Question

\(2\tan^{-1} \frac12+\tan^{-1}\frac 17=\tan^{-1}x\), then the value of \(x\) is:

• A. \(\frac {31}{17}\)
• B. \(\frac {17}{31}\)
• C. \(\frac {4}{3}\)
• D. \(\frac {3}{4}\)

Answer 1

The Correct Option is A

To solve the equation \(2\tan^{-1} \frac{1}{2}+\tan^{-1} \frac{1}{7}=\tan^{-1} x\), we can use the tangent addition formulas. First, let's denote \(a=\tan^{-1} \frac{1}{2}\) and \(b=\tan^{-1} \frac{1}{7}\). Then the equation becomes \(2a+b=\tan^{-1} x\).

Using the tangent double angle identity: \(2\tan^{-1}a=\tan^{-1}\left(\frac{2\tan a}{1-\tan^2 a}\right)\), where \(a=\frac{1}{2}\) implies \(\tan a=\frac{1}{2}\). Hence, \(2\tan^{-1} \frac{1}{2}=\tan^{-1}\left(\frac{2\times\frac{1}{2}}{1-\left(\frac{1}{2}\right)^2}\right)=\tan^{-1}\left(\frac{1}{\frac{3}{4}}\right)=\tan^{-1}\left(\frac{4}{3}\right)\).

Now \(2a+b=\tan^{-1} \frac{4}{3}+\tan^{-1} \frac{1}{7}=\tan^{-1} x\).
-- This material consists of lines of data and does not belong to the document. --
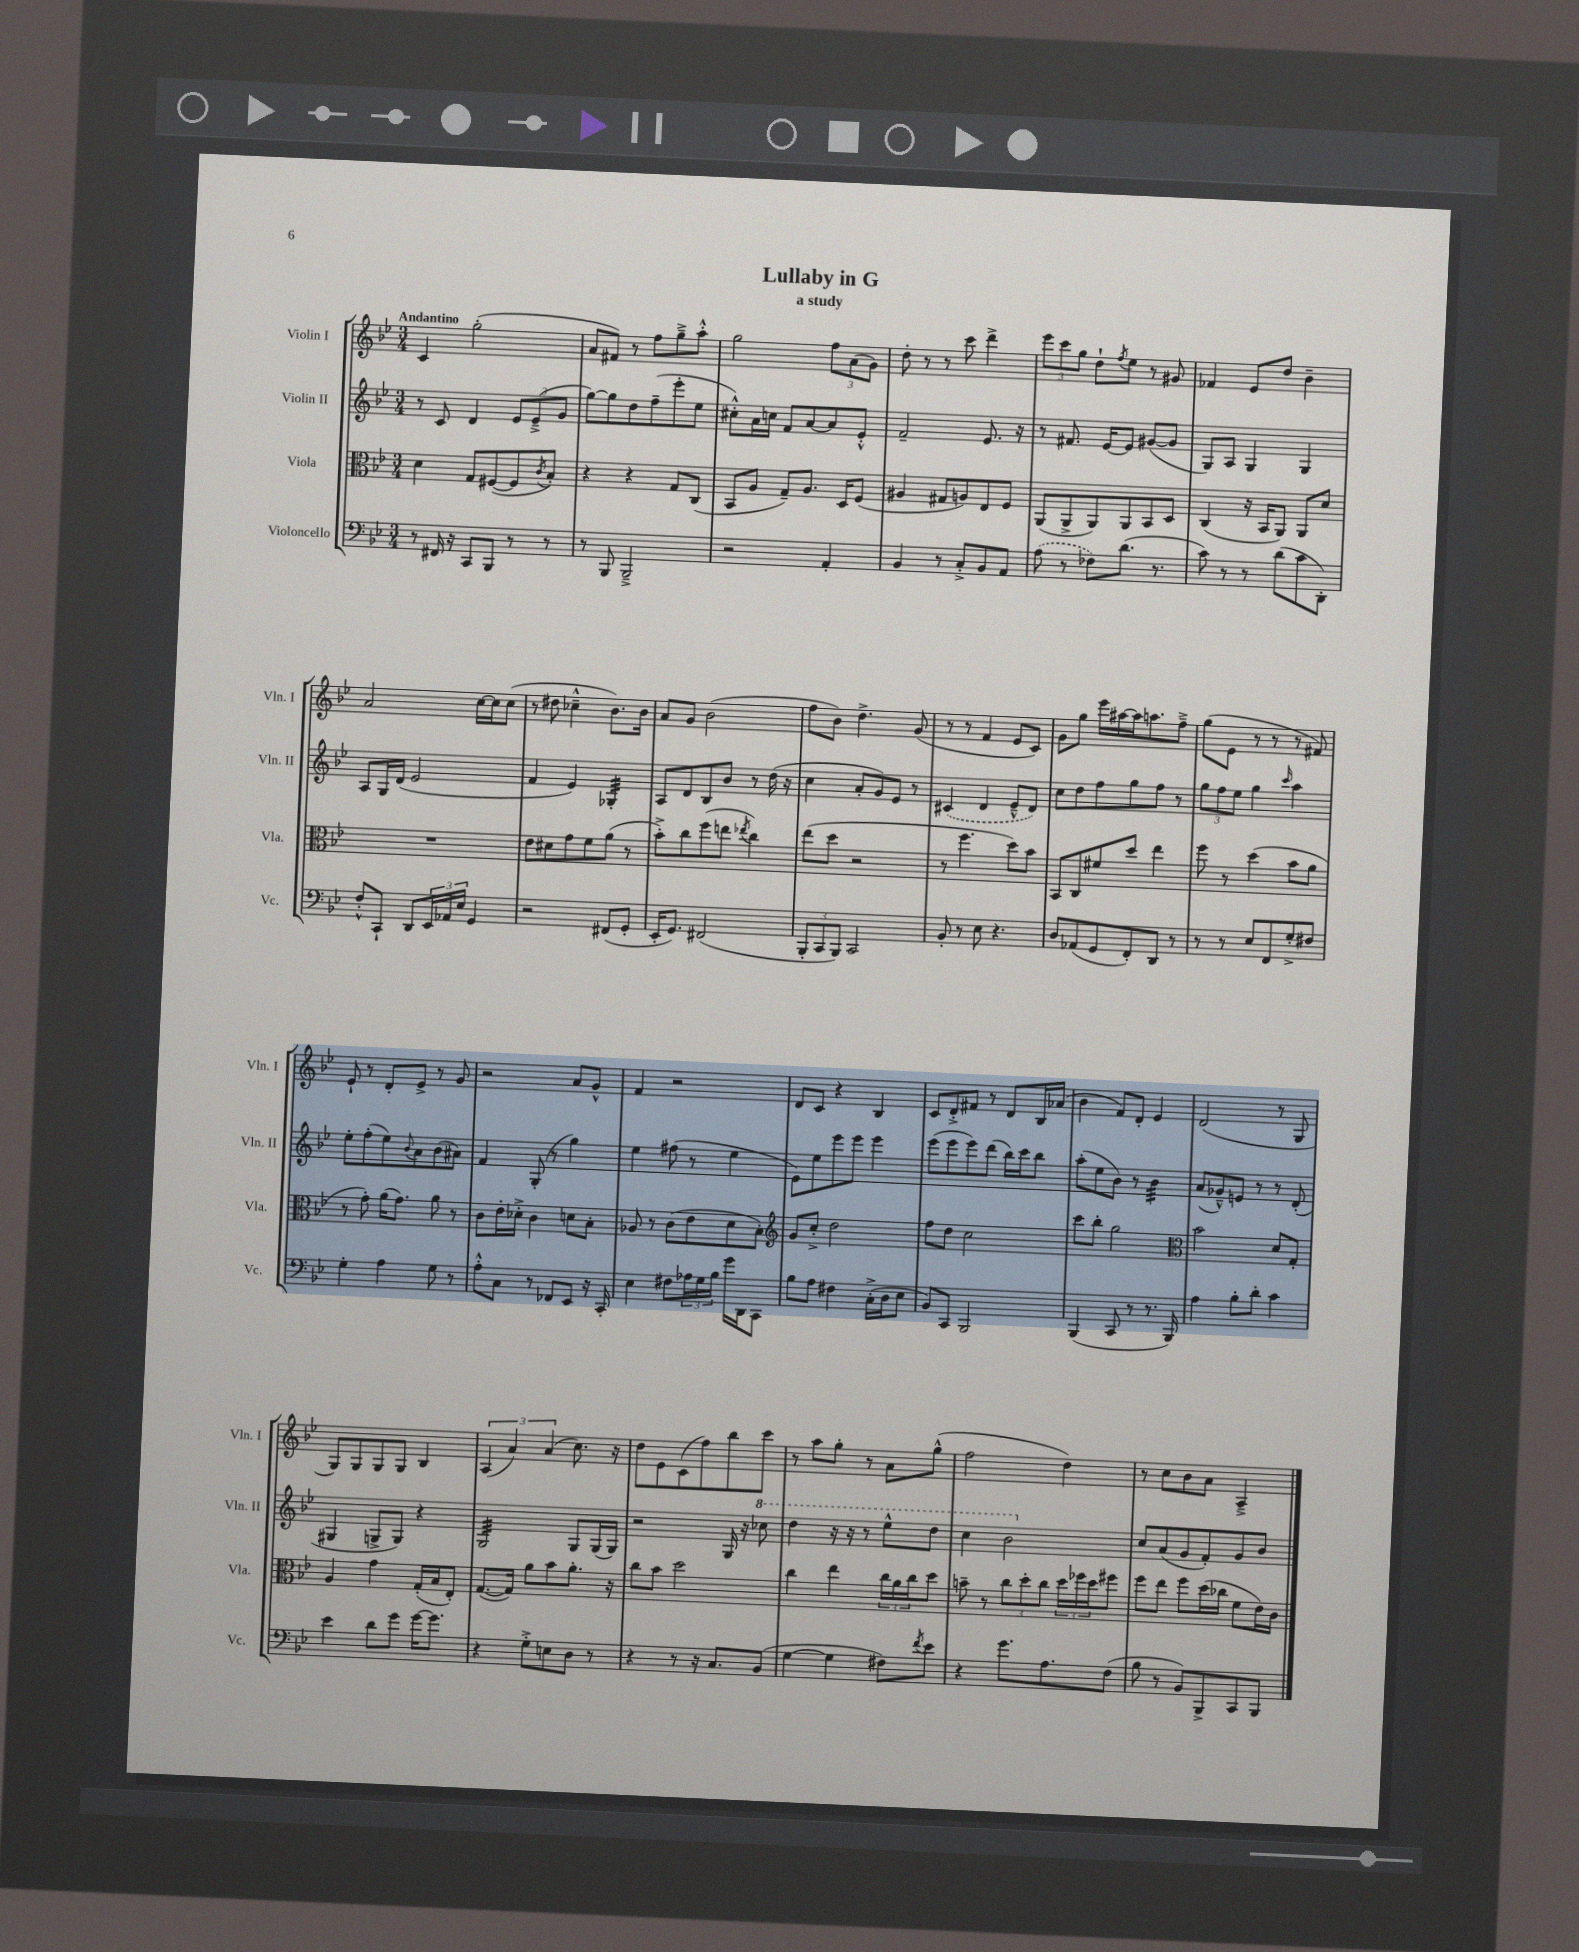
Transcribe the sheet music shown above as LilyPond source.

\header { title = "Lullaby in G" subtitle = "a study" }
<<
\new StaffGroup <<
\new Staff = "s0" \with { instrumentName = "Violin I" shortInstrumentName = "Vln. I" } {
    \clef treble \key bes \major \numericTimeSignature \time 3/4 \tempo "Andantino"
    c'4 g''2-.( |
    a'8 fis'8) r8 f''8 g''8---> a''8-.-^ |
    g''2 \tuplet 3/2 { f''8 a'8( g'8) } |
    d''8-. r8 r8 c'''8 d'''4-> |
    \tuplet 3/2 { ees'''8 c'''8 g''8 } d''8-! \acciaccatura { f''8 } ees''8 r8 gis'8 |
    fes'4 ees'8 d''8 bes'4-- |
    a'2 c''16~ c''16 c''8( |
    r8 dis''8 ces''4---^ bes'8.) bes'16 |
    a'8 g'8 bes'2( |
    f''8 bes'8) d''4.-> g'8( |
    r8 r8 f'4 ees'8 c'8) |
    g'8 g''8 ees'''16 ais''16~ ais''16 a''8. f''8---> |
    g''8( ees'8 r8 r8 r8 fis'8) |
    ees'8-! r8 d'8-. ees'8-> r8 g'8 |
    r2 a'8 g'8-^ |
    f'4 r2 |
    d'8 c'8 r4 bes4 |
    c'8 d'8-.-> fis'8 r8 d'8 bes16 aes'16( |
    bes'4 f'8) d'8-. ees'4 |
    d'2( r8 g8 |
    g8) g8 g8 g8 bes4 |
    \tuplet 3/2 { a4( a'4) a'4( } c''8.) r16 |
    d''8 ees'8 c'8( f''8) bes''8 c'''8 |
    r8 a''8 g''8-. r8 a'8 g''8-^( |
    f''2 d''4) |
    r8 c''8 bes'8 a'8 a4---> \bar "|." |
}
\new Staff = "s1" \with { instrumentName = "Violin II" shortInstrumentName = "Vln. II" } {
    \clef treble \key bes \major \numericTimeSignature \time 3/4
    r8 c'8 d'4 \tuplet 3/2 { ees'8 ees'8--->( g'8 } |
    g''8~) g''8 d''8 f''8--( ees'''8-. ees''8 |
    cis''8-.-^) a'16 c''16 f'8 a'8~ a'8 ees'8-.-^ |
    f'2-- ees'8. r16 |
    r8 fis'8. ees'16~ ees'8 gis'8~( gis'8 |
    g8) a8 g4 g4 |
    a8 g16 d'16( ees'2 |
    f'4 ees'4) ges4:32-. |
    a8 d'8 bes8 bes'8 r8 d''16( r16 |
    c''4 a'8-. g'8) ees'8 r8 |
    \once \slurDashed cis'4( d'4 ees'8---^ d'8) |
    c''8 d''8 f''8 g''8 f''8 r8 |
    \tuplet 3/2 { g''8 f''8 ees''8 } g''4 \grace { c'''16 } a''4 |
    ees''8-. f''8-.( ees''8) \appoggiatura { bes'8 } a'8 bes'8( ais'8) |
    f'4 g8-.( r8 g''4) |
    ees''4 fis''8( r8 ees''4 |
    ees'8) ees''8 ees'''8 ees'''8 ees'''4 |
    ees'''8( ees'''8 ees'''8) d'''8( bes''16) c'''16 bes''8 |
    a''8-.( ees''8 bes'8) r8 bes'4:32 |
    a'8( ges'8---^) e'8 r8 r8 d'8-.( |
    gis4 g8-> g8) r4 |
    g2:32 g8 g16( g16) |
    r2 g16 r16 \ottava #1 ces'''8 |
    d'''4 r16 r16 r8 ees'''8-^ d'''8 |
    c'''4 bes''2 \ottava #0 |
    c''8 a'8( g'8 f'8-.) g'8 bes'8 \bar "|." |
}
\new Staff = "s2" \with { instrumentName = "Viola" shortInstrumentName = "Vla." } {
    \clef alto \key bes \major \numericTimeSignature \time 3/4
    d'4 g8 fis8~( fis8 \acciaccatura { c'8 } bes8-.) |
    r4 r4 g8 c8( |
    bes,8 a8 g8--) a8. d16 f8( |
    ais4 gis8 a8) ees8 f8 |
    a,8( a,8-> a,8) a,8 bes,8 d8 |
    c4( r16 bes,16 a,8) a,8 d'8 |
    R2. |
    ees'8 dis'8 g'8 f'8 a'8( r8 |
    bes'8-.->) c''8 f''8( e''8 \acciaccatura { ees''8 } c''4) |
    ees''8( d''8 r2 |
    r8 f''4. d''8) bes'8 |
    bes,8 c8 fis'8 d''8 ees''4 |
    f''8 r8 d''4( bes'8 a'8 |
    r8 g'8-.) a'16( g'8.) a'8 r8 |
    c'8 ees'16-. des'16-.-> c'4 d'8 bes8-. |
    aes8 r8 c'8( ees'8 d'8 bes8-.) |
    \clef treble g'8 c''8-.-> d''2 |
    f''8 d''8 c''2 |
    c'''8 bes''8-. g''2 |
    \clef alto bes'2 d'8 g8-. |
    a4 g'4 g16-.( bes16 ees8-.) |
    g8.~( g16) a'8 bes'8 a'8.-. r16 |
    c''8 bes'8 d''2 |
    c''4 ees''4 \tuplet 3/2 { c''16 a'16 c''16 } d''8 |
    b'8-- r8 \tuplet 3/2 { c''8 d''8-. c''8 } \tuplet 3/2 { d''16 fes''16 d''16 } fis''8 |
    f''8 ees''8 f''8 d''16( ces''16 f'8 ees'16) c'16 \bar "|." |
}
\new Staff = "s3" \with { instrumentName = "Violoncello" shortInstrumentName = "Vc." } {
    \clef bass \key bes \major \numericTimeSignature \time 3/4
    r8 fis,16 r16 c,8 bes,,8 r8 r8 |
    r8 bes,,8 bes,,2---> |
    r2 a,4-. |
    bes,4 r8 c8-.-> bes,8 a,8 |
    \once \slurDashed a8( r8 fes8) d'8.( r8. |
    c'8) r8 r8 d'8( c'8 d,8-.) |
    f8-.-^ c,8-! d,8 \tuplet 3/2 { ees,16 aes,16 ees16 } g,4 |
    r2 fis,8( g,8-. |
    ees,16-. g,8.) fis,2( |
    \tuplet 3/2 { bes,,8-. c,8 bes,,8) } c,2 |
    bes,8-. r8 ees8 r4. |
    d8 aes,8( g,8 f,8-.) d,8 r8 |
    r8 r8 ees8 f,8 g8-.-> fis8 |
    g4-. a4 g8 r8 |
    a8-.-^ c8 r8 fes,8 ees,8 r16 c,16-. |
    ees4 fis8 \tuplet 3/2 { aes16 g16 bes16 } g'16 d,16 c,8 |
    bes8 a8 fis4 c16-.->( d16 ees8 |
    bes,8) c,8 bes,,2 |
    bes,,4( c,8 r8 r8. bes,,16) |
    a4 bes8-. d'8-. c'4 |
    ees'4 d'8 g'8 g'16~ g'8. |
    r4 g8-.-> e8 d8 r8 |
    r4 r8 r16 c8. bes,8( |
    g4~ g4 fis8) \acciaccatura { f'8 } ees'8 |
    r4 g'8. a8. f8( |
    bes8 r8 bes,8) bes,,8-> c,8 bes,,8 \bar "|." |
}
>>
>>
\layout { \context { \Score \remove "Bar_number_engraver" } }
Use the tangent addition formula: \(\tan^{-1}u+\tan^{-1}v=\tan^{-1}\left(\frac{u+v}{1-uv}\right)\). Applying it: \(\tan^{-1} \frac{4}{3}+\tan^{-1} \frac{1}{7}=\tan^{-1}\left(\frac{\frac{4}{3}+\frac{1}{7}}{1-\left(\frac{4}{3}\right)\left(\frac{1}{7}\right)}\right)\).

Calculate numerator: \(\frac{4}{3}+\frac{1}{7}=\frac{28}{21}+\frac{3}{21}=\frac{31}{21}\).

Calculate denominator: \(1-\frac{4}{3}\cdot\frac{1}{7}=1-\frac{4}{21}=\frac{17}{21}\).

Therefore, \(\frac{31}{21}\div\frac{17}{21}=\frac{31}{17}\).

So, \(x=\frac{31}{17}\), which confirms that the value of \(x\) is \(\frac{31}{17}\).